ONGC Videsh Ltd (OVL), India’s flagship overseas oil producer, jointly operates the San Cristobal oilfield in eastern Venezuela. Output from the field has plunged as US restrictions blocked access to critical technology, equipment, and services, leaving commercially viable reserves stranded.
Venezuela has failed to pay OVL USD 536 million in dividends due on its 40 per cent stake in the field up to 2014, along with a near-equivalent amount for subsequent years. Caracas has refused to permit audits for the later period, effectively freezing settlement of the claims.

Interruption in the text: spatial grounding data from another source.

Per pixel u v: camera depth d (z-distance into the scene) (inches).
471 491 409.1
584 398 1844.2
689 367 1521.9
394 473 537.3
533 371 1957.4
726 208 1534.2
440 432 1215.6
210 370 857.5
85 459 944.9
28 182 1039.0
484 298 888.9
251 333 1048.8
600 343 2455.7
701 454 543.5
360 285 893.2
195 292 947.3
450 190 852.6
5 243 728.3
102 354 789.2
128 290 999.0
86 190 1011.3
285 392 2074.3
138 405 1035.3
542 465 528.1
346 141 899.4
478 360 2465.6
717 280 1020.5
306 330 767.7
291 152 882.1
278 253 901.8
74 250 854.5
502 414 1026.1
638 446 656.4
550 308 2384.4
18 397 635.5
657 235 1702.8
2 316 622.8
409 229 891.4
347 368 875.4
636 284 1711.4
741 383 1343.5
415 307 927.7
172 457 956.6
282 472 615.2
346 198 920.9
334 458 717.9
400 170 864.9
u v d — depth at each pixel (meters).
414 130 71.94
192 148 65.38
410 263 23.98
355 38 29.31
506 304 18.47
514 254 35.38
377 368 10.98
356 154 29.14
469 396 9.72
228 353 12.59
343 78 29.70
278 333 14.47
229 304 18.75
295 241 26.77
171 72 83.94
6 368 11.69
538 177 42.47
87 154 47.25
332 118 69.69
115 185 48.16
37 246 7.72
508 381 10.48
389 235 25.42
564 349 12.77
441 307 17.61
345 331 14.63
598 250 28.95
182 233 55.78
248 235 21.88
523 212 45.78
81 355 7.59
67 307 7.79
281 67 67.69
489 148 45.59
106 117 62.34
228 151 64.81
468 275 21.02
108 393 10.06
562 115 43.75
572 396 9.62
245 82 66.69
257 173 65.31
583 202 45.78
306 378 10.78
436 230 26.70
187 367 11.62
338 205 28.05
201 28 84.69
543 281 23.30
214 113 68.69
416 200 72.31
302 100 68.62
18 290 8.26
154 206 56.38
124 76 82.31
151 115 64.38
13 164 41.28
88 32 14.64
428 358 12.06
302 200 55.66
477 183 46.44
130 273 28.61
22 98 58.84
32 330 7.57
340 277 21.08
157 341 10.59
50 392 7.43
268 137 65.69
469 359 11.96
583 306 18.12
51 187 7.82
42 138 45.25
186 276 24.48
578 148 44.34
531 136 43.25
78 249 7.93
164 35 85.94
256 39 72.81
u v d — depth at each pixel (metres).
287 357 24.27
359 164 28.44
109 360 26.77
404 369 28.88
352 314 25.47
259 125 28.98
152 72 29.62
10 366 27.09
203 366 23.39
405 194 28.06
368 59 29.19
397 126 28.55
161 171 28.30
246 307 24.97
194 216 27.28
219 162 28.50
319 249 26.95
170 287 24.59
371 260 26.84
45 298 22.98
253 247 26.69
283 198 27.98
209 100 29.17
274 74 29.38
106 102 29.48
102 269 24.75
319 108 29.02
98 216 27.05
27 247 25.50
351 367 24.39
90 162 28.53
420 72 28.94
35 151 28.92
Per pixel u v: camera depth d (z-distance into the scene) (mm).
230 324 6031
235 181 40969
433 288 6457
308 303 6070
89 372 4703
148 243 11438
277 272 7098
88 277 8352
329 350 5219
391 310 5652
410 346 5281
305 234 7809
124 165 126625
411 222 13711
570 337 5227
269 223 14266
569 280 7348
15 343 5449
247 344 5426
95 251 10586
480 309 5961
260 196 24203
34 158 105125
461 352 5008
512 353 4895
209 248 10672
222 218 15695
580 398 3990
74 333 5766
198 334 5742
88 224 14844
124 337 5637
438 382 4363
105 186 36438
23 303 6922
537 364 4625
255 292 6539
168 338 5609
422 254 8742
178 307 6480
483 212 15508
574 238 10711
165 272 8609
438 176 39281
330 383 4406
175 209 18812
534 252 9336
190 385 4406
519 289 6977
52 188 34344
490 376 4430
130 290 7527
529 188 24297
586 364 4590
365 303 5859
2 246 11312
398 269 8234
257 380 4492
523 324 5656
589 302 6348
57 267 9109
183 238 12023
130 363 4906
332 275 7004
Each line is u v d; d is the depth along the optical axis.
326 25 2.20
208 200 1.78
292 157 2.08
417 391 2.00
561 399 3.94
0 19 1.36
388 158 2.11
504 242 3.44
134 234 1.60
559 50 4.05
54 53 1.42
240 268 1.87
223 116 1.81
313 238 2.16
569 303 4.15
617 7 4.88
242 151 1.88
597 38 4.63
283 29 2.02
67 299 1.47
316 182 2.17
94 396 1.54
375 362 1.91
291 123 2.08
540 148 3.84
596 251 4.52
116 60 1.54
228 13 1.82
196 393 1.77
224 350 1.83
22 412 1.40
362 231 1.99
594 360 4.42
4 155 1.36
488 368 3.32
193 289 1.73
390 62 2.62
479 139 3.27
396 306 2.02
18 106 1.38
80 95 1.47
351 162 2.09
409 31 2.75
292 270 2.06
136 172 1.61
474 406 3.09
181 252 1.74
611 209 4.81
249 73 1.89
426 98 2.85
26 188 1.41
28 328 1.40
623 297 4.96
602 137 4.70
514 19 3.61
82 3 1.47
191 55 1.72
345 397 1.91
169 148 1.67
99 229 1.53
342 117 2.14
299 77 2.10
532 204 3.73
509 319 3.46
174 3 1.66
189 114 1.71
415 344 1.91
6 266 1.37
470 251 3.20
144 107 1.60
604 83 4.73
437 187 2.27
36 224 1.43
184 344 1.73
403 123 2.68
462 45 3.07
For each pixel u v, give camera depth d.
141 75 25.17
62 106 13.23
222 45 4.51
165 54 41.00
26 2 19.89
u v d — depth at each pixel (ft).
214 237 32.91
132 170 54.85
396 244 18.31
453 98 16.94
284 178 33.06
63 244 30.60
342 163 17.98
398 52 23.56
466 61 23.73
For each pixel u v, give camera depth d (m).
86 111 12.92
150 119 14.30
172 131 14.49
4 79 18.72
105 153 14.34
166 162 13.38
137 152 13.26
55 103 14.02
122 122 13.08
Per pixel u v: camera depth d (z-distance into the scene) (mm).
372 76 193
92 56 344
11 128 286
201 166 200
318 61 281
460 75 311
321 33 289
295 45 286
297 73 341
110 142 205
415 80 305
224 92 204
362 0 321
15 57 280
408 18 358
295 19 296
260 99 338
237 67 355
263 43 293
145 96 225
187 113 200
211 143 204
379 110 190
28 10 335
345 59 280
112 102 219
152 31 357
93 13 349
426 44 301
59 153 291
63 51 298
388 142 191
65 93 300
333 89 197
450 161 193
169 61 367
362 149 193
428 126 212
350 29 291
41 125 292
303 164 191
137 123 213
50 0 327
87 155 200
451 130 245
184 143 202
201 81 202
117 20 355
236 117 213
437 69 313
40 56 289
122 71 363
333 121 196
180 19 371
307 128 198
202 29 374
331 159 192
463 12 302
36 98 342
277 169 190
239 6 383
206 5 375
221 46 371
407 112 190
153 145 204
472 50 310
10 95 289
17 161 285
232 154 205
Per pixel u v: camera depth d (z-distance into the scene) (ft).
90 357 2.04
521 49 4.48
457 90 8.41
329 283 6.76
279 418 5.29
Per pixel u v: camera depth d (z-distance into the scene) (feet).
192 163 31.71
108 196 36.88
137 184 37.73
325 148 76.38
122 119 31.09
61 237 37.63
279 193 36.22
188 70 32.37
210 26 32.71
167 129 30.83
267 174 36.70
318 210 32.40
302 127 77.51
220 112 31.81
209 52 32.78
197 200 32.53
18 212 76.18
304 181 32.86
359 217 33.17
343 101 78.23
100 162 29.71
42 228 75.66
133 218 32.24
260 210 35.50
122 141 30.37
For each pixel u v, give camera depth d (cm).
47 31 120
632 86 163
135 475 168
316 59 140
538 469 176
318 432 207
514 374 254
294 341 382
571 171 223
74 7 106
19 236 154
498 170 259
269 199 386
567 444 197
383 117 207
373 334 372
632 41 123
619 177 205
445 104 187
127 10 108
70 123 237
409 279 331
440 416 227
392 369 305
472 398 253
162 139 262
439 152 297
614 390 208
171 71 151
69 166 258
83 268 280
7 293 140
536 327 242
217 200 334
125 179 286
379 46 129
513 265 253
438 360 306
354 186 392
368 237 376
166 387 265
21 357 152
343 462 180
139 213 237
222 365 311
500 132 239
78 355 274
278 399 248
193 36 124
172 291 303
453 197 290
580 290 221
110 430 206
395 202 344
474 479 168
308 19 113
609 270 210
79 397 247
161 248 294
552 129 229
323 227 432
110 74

Analysts say sanctions could be eased following a dramatic US operation that removed President Nicolas Maduro and placed Venezuela’s vast oil reserves under American oversight. Once restrictions are lifted, OVL could redeploy drilling rigs and equipment—potentially from ONGC’s oilfields in Gujarat—to San Cristobal, reviving output currently languishing at 5,000–10,000 barrels per day.
With additional wells and modern equipment, the onshore field has the potential to produce 80,000–1,00,000 bpd, officials familiar with the matter said. ONGC already owns rigs suitable for such operations.
US control of Venezuela’s oil sector could also enable exports to resume, allowing OVL to recover its nearly USD 1 billion in past dues from field revenues. Earlier, OVL had sought a specific sanctions waiver similar to the licence granted by the US Office of Foreign Assets Control (OFAC) to Chevron.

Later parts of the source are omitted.